_Aim of the exercise_:
Count the lines of the material below that contain the word "buyers". Reply with the number alone.

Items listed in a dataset
▶

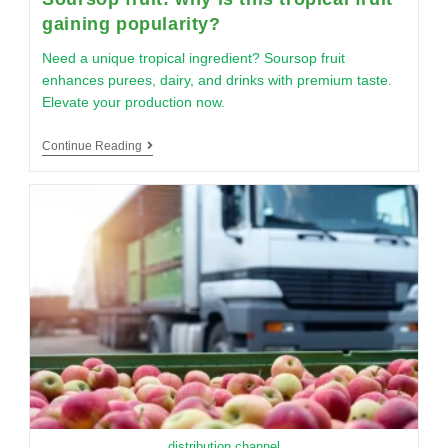
gaining popularity?
Need a unique tropical ingredient? Soursop fruit
enhances purees, dairy, and drinks with premium taste.
Elevate your production now.
Continue Reading
distribution channel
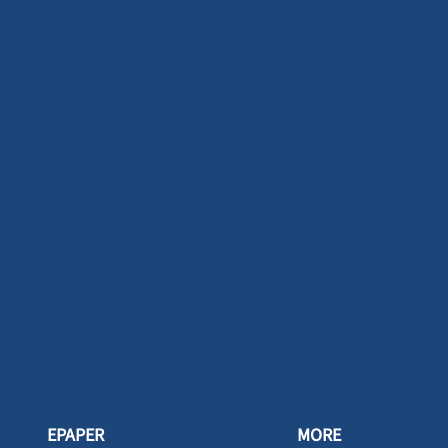
EPAPER
MORE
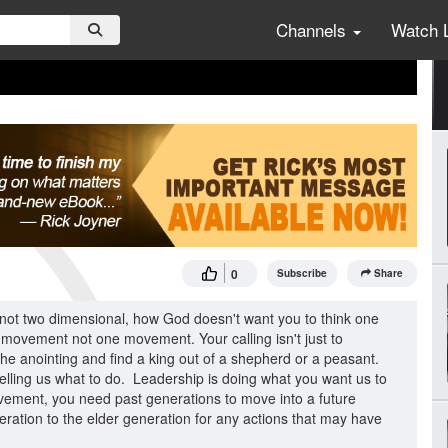
Channels
Watch 
0
Subscribe
Share
 not two dimensional, how God doesn't want you to think one
t movement not one movement. Your calling isn't just to
d the anointing and find a king out of a shepherd or a peasant.
 telling us what to do. Leadership is doing what you want us to
movement, you need past generations to move into a future
ration to the elder generation for any actions that may have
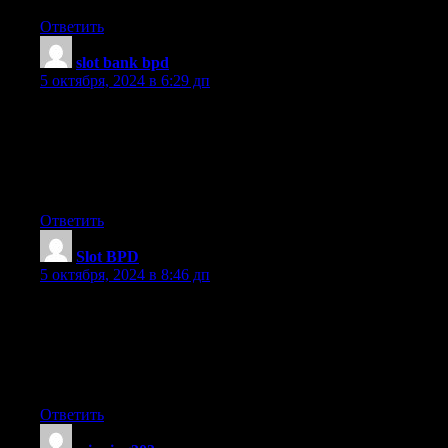
Ответить
slot bank bpd
:
5 октября, 2024 в 6:29 дп
I am now not certain where you are getting your
info, but great topic. I must spend some time finding out much
more or working
out more. Thank you for wonderful info I used to be
in search of this information for my mission.
Ответить
Slot BPD
:
5 октября, 2024 в 8:46 дп
Thank you for some other excellent article. The place else
could anybody get that kind of information in such a perfect way
of writing?
I have a presentation next week, and I’m at the search for such
information.
Ответить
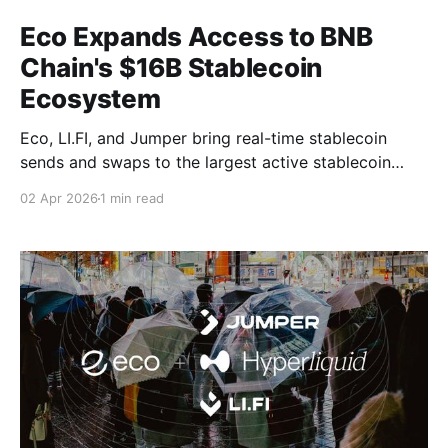
Eco Expands Access to BNB
Chain's $16B Stablecoin
Ecosystem
Eco, LI.FI, and Jumper bring real-time stablecoin
sends and swaps to the largest active stablecoin
network in crypto.
02 Apr 2026
1 min read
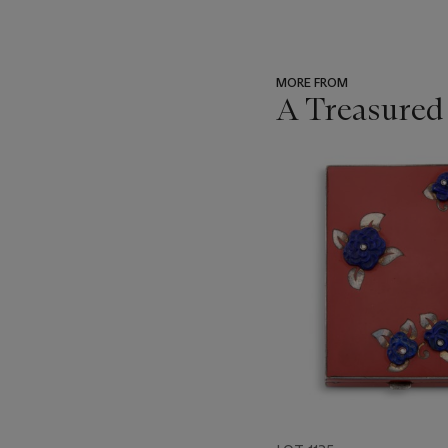
MORE FROM
A Treasured
???
-
item_current_of_total_txt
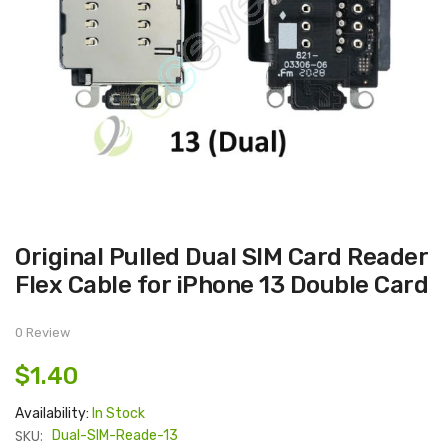
Skip
Original Pulled Dual SIM Card Reader
to
the
Flex Cable for iPhone 13 Double Card
beginning
of
the
images
0 Review
gallery
$1.40
Availability:
In Stock
SKU:
Dual-SIM-Reade-13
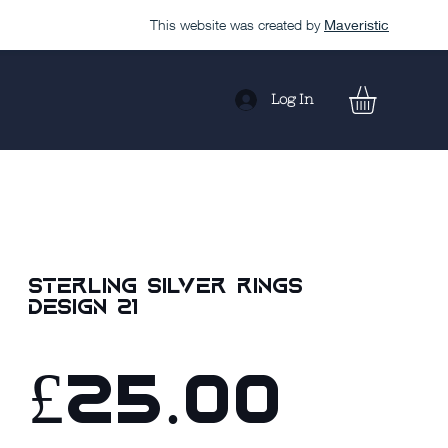
This website was created by
Maveristic
Log In
Sterling Silver Rings
design 21
£25.00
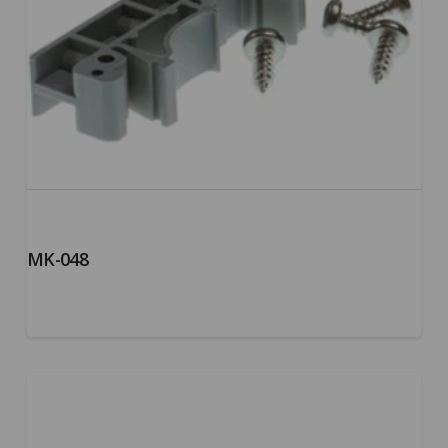
MK-048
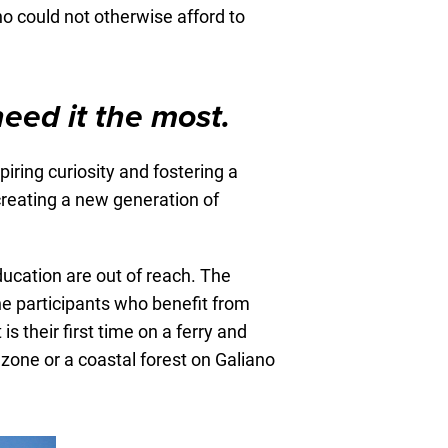
o could not otherwise afford to
need it the most.
ring curiosity and fostering a
creating a new generation of
ucation are out of reach. The
he participants who benefit from
s their first time on a ferry and
 zone or a coastal forest on Galiano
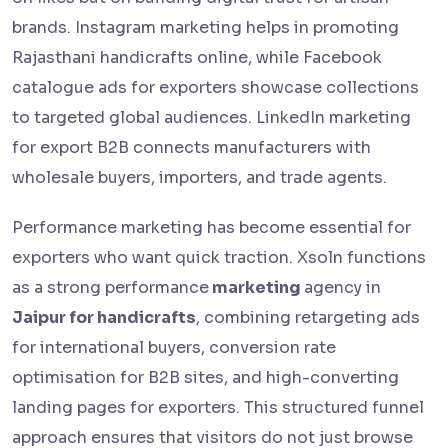
brands. Instagram marketing helps in promoting
Rajasthani handicrafts online, while Facebook
catalogue ads for exporters showcase collections
to targeted global audiences. LinkedIn marketing
for export B2B connects manufacturers with
wholesale buyers, importers, and trade agents.
Performance marketing has become essential for
exporters who want quick traction. Xsoln functions
as a strong performance
marketing
agency in
Jaipur for handicrafts
, combining retargeting ads
for international buyers, conversion rate
optimisation for B2B sites, and high-converting
landing pages for exporters. This structured funnel
approach ensures that visitors do not just browse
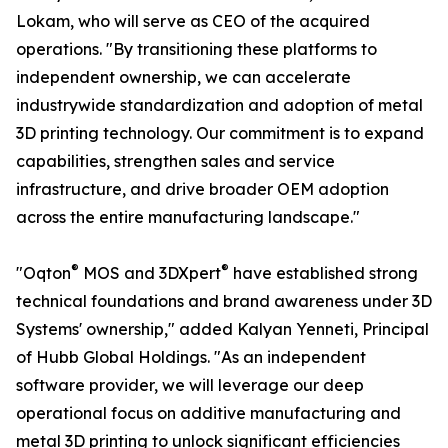
Lokam, who will serve as CEO of the acquired
operations. "By transitioning these platforms to
independent ownership, we can accelerate
industrywide standardization and adoption of metal
3D printing technology. Our commitment is to expand
capabilities, strengthen sales and service
infrastructure, and drive broader OEM adoption
across the entire manufacturing landscape."
®
®
"Oqton
MOS and 3DXpert
have established strong
technical foundations and brand awareness under 3D
Systems' ownership," added Kalyan Yenneti, Principal
of Hubb Global Holdings. "As an independent
software provider, we will leverage our deep
operational focus on additive manufacturing and
metal 3D printing to unlock significant efficiencies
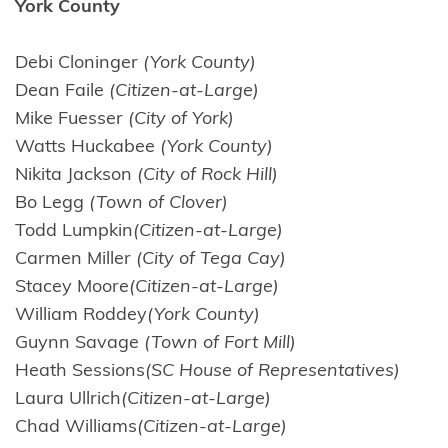
York County
Debi Cloninger
(York County)
Dean Faile
(Citizen-at-Large)
Mike Fuesser
(City of York)
Watts Huckabee
(York County)
Nikita Jackson
(City of Rock Hill)
Bo Legg
(Town of Clover)
Todd Lumpkin
(Citizen-at-Large)
Carmen Miller
(City of Tega Cay)
Stacey Moore
(Citizen-at-Large)
William Roddey
(York County)
Guynn Savage
(Town of Fort Mill)
Heath Sessions
(SC House of Representatives)
Laura Ullrich
(Citizen-at-Large)
Chad Williams
(Citizen-at-Large)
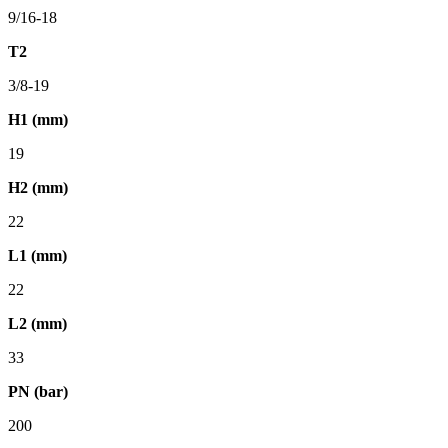
9/16-18
T2
3/8-19
H1 (mm)
19
H2 (mm)
22
L1 (mm)
22
L2 (mm)
33
PN (bar)
200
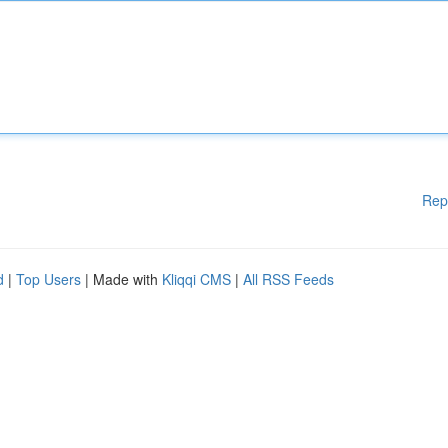
Rep
d
|
Top Users
| Made with
Kliqqi CMS
|
All RSS Feeds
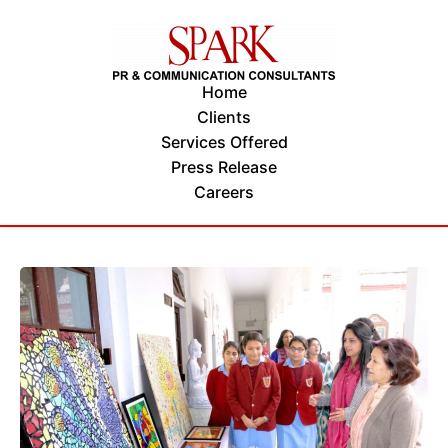
Home
Clients
Services Offered
Press Release
Careers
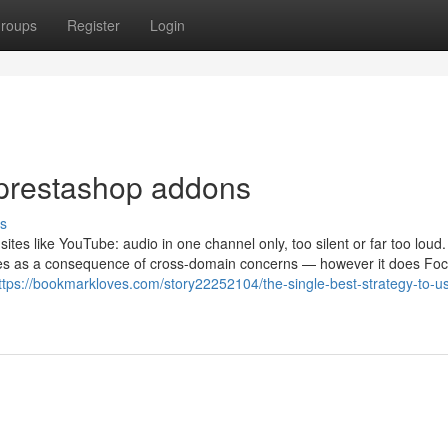
roups
Register
Login
 prestashop addons
s
tes like YouTube: audio in one channel only, too silent or far too loud.
sites as a consequence of cross-domain concerns — however it does Fo
ttps://bookmarkloves.com/story22252104/the-single-best-strategy-to-us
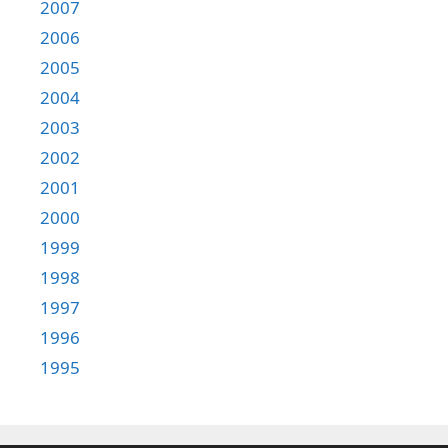
2007
2006
2005
2004
2003
2002
2001
2000
1999
1998
1997
1996
1995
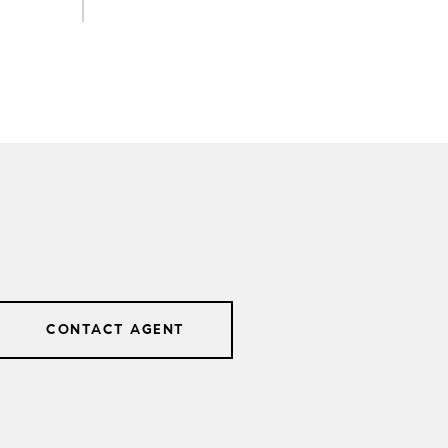
CONTACT AGENT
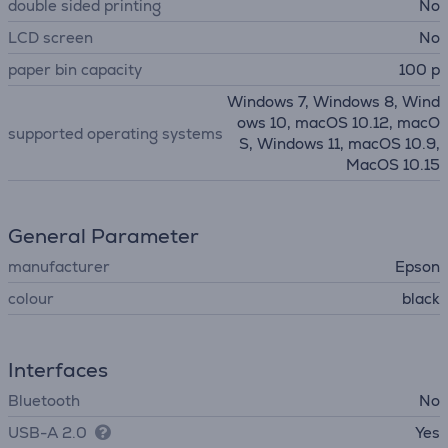
double sided printing
No
LCD screen
No
paper bin capacity
100 p
Windows 7, Windows 8, Wind
ows 10, macOS 10.12, macO
supported operating systems
S, Windows 11, macOS 10.9,
MacOS 10.15
General Parameter
manufacturer
Epson
colour
black
Interfaces
Bluetooth
No
USB-A 2.0
Yes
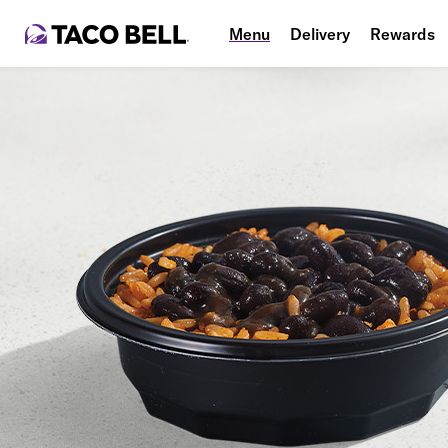
Menu
Delivery
Rewards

◀

_Output_:
2